> [What this task involves]
Could you pick up the Pig Latin notebook below after its last line and keep it going?

==== Provided passage ====

# Goal

We will attemp to convert English into Pig Latin.  We will use the Text8 data as a corpus of text.  The modeling will be done using a sequence of characters and the input sequence will be the sequence of characters for one word.  We will use the method described [here](https://papers.nips.cc/paper/5346-sequence-to-sequence-learning-with-neural-networks.pdf) 

# Import functions

In [1]:
import pickle
import tensorflow as tf
import numpy as np
import string
from tqdm import tqdm
import os
from matplotlib import pyplot as plt
%matplotlib inline

# Import parameters

[e1_var,e2_var,e3_var,d1_var,d2_var,d3_var,W_softmax,b_softmax]

In [2]:
params = pickle.load(open('params.p','r'))

In [3]:
len(params)

8

# Padding inputs and outputs

There is no good way to handle sequences of multiple lengths (see [here](https://www.tensorflow.org/tutorials/seq2seq)).  So we pad inputs and outputs to fixed lengths.

In [8]:
# find maximum length of input
max_in = 10

In [9]:
# find maximum length of input
max_out = 13

In [10]:
pad_char = '~'
def pad_in(w):
    while(len(w)<max_in):
        w = pad_char+w
    return w

def pad_out(w):
    while(len(w)<max_out):
        w = w+pad_char
    return w

def un_pad(w):
    return w.replace(pad_char,'')

==== Supplied data ====

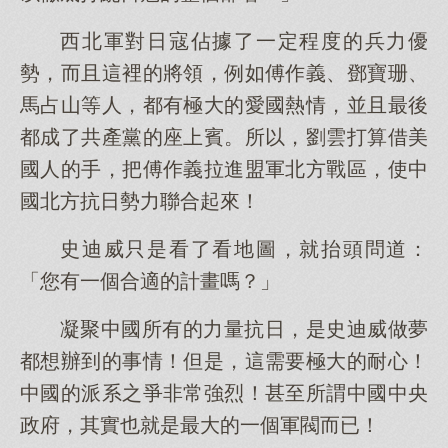
西北軍對日寇佔據了一定程度的兵力優
勢，而且這裡的將領，例如傅作義、鄧寶珊、
馬占山等人，都有極大的愛國熱情，並且最後
都成了共產黨的座上賓。所以，劉雲打算借美
國人的手，把傅作義拉進盟軍北方戰區，使中
國北方抗日勢力聯合起來！
史迪威只是看了看地圖，就抬頭問道：
「您有一個合適的計畫嗎？」
凝聚中國所有的力量抗日，是史迪威做夢
都想辦到的事情！但是，這需要極大的耐心！
中國的派系之爭非常強烈！甚至所謂中國中央
政府，其實也就是最大的一個軍閥而已！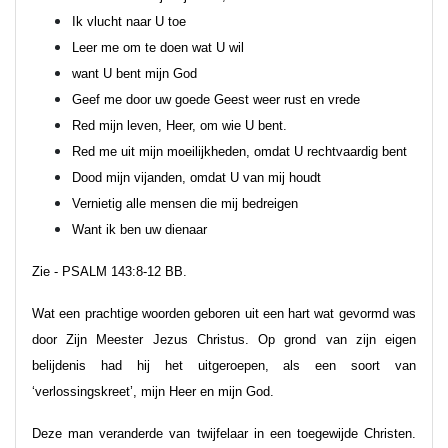
Ik vlucht naar U toe
Leer me om te doen wat U wil
want U bent mijn God
Geef me door uw goede Geest weer rust en vrede
Red mijn leven, Heer, om wie U bent.
Red me uit mijn moeilijkheden, omdat U rechtvaardig bent
Dood mijn vijanden, omdat U van mij houdt
Vernietig alle mensen die mij bedreigen
Want ik ben uw dienaar
Zie - PSALM 143:8-12 BB.
Wat een prachtige woorden geboren uit een hart wat gevormd was
door Zijn Meester Jezus Christus. Op grond van zijn eigen
belijdenis had hij het uitgeroepen, als een soort van
‘verlossingskreet’, mijn Heer en mijn God.
Deze man veranderde van twijfelaar in een toegewijde Christen.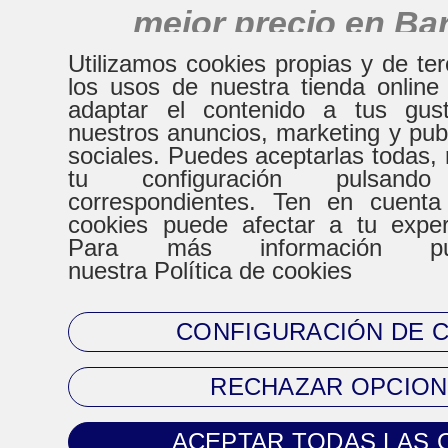
mejor precio en Ba
alrededores
Utilizamos cookies propias y de te
los usos de nuestra tienda online
adaptar el contenido a tus gust
nuestros anuncios, marketing y pub
HORARIO
sociales. Puedes aceptarlas todas, 
tu configuración pulsand
correspondientes. Ten en cuenta
De Lunes a Virenes
Sábad
cookies puede afectar a tu expe
Para más información pue
8:30h a 20:30h
9:00h a
nuestra Política de cookies
CONFIGURACIÓN DE 
CONTACTO
RECHAZAR OPCION
Tel. 93 720 83 64
ACEPTAR TODAS LAS 
Mail:
clientes@climaprecios.com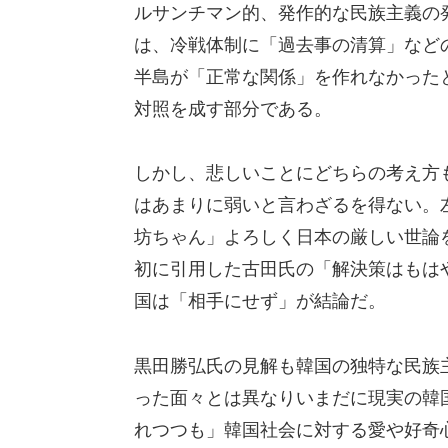
ルサンチマン的、発作的な民族主義の
は、冷戦体制に「過去事の清算」など
半島が「正常な関係」を作れなかった
対照を成す部分である。
しかし、悲しいことにどちらの考え方
はあまりに弱いと言わざるを得ない。
坊ちゃん」よろしく日本の厳しい世論
初に引用した古田氏の「解決策はもは
国は「相手にせず」が結論だ。
黒田勝弘氏の見解も韓国の独特な民族
った面々とは異なりいまだに現実の韓
れつつも」韓国社会に対する愛や好奇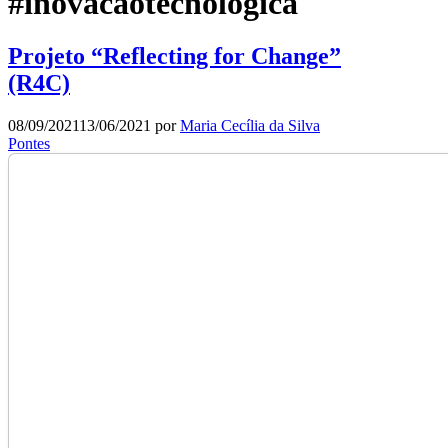
#inovacaotecnologica
Projeto “Reflecting for Change”
(R4C)
08/09/2021
13/06/2021
por
Maria Cecília da Silva
Pontes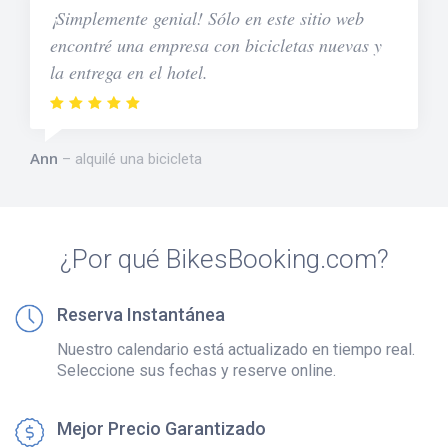
¡Simplemente genial! Sólo en este sitio web
encontré una empresa con bicicletas nuevas y
la entrega en el hotel.
Ann
alquilé una bicicleta
¿Por qué BikesBooking.com?
Reserva Instantánea
Nuestro calendario está actualizado en tiempo real.
Seleccione sus fechas y reserve online.
Mejor Precio Garantizado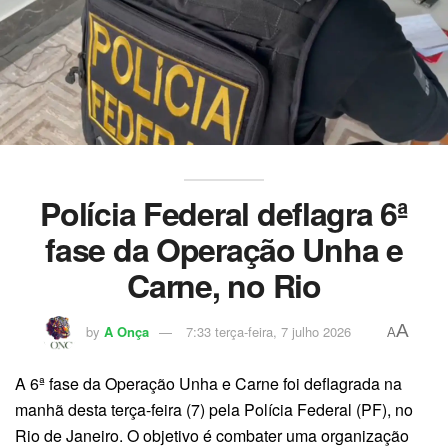
Polícia Federal deflagra 6ª
fase da Operação Unha e
Carne, no Rio
A
by
A Onça
7:33 terça-feira, 7 julho 2026
A
A 6ª fase da Operação Unha e Carne foi deflagrada na
manhã desta terça-feira (7) pela Polícia Federal (PF), no
Rio de Janeiro. O objetivo é combater uma organização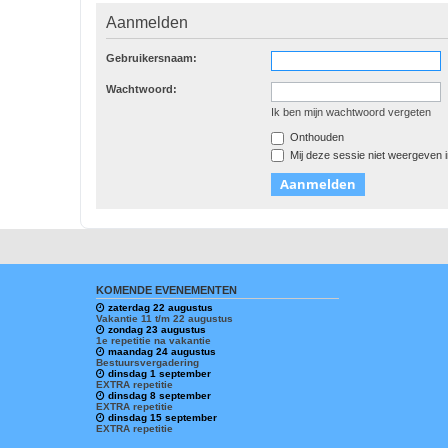
Aanmelden
Gebruikersnaam:
Wachtwoord:
Ik ben mijn wachtwoord vergeten
Onthouden
Mij deze sessie niet weergeven in
KOMENDE EVENEMENTEN
zaterdag 22 augustus
Vakantie 11 t/m 22 augustus
zondag 23 augustus
1e repetitie na vakantie
maandag 24 augustus
Bestuursvergadering
dinsdag 1 september
EXTRA repetitie
dinsdag 8 september
EXTRA repetitie
dinsdag 15 september
EXTRA repetitie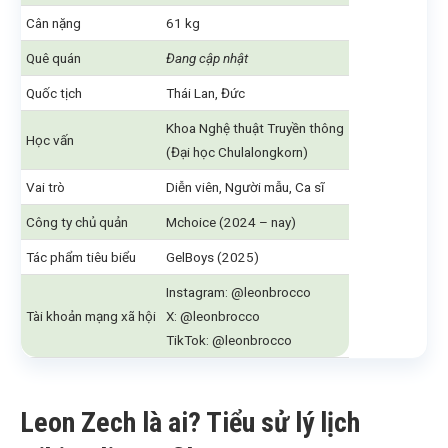
Cân nặng
61 kg
Quê quán
Đang cập nhật
Quốc tịch
Thái Lan, Đức
Khoa Nghệ thuật Truyền thông
Học vấn
(Đại học Chulalongkorn)
Vai trò
Diễn viên, Người mẫu, Ca sĩ
Công ty chủ quản
Mchoice (2024 – nay)
Tác phẩm tiêu biểu
GelBoys (2025)
Instagram: @leonbrocco
Tài khoản mạng xã hội
X: @leonbrocco
TikTok: @leonbrocco
Leon Zech là ai? Tiểu sử lý lịch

====

> [Answer to this problem]
# Vectorize data

In [12]:
alphabet = string.ascii_lowercase+'~'
alphabet_size = len(alphabet)+1 #need to add one for the end of sequence key

#returns a unique integer for the letter
def char2id(x):
    return alphabet.find(x)

#return a one hot encoded vector of the letter
def one_hot(l):
    r = np.zeros(alphabet_size)
    r[char2id(l)] = 1.0
    return r

#return the letter of the one-hot encoded letter
def un_one_hot(v):
    ind = np.argmax(v)
#     if ind >= alphabet_size-2:
    if ind == alphabet_size-1:
        return ''
    else:
        return alphabet[ind]

#returns the the End of Sequence vector
def getEOSvec():
    r = np.zeros(alphabet_size)
    r[alphabet_size-1] = 1.0
    return r

#returns the word a matrix of one hot encoded vectors
def vectorizeWord(w):
    r = np.ndarray((len(w)+1,alphabet_size))
    for i,l in enumerate(w):
        r[i] = one_hot(l)
    r[len(w)] = getEOSvec()
    return r

#returns the string of the vectorized word
def unvectorizeWord(M):
    r = ''
    for i in xrange(M.shape[0]):
        r += un_one_hot(M[i])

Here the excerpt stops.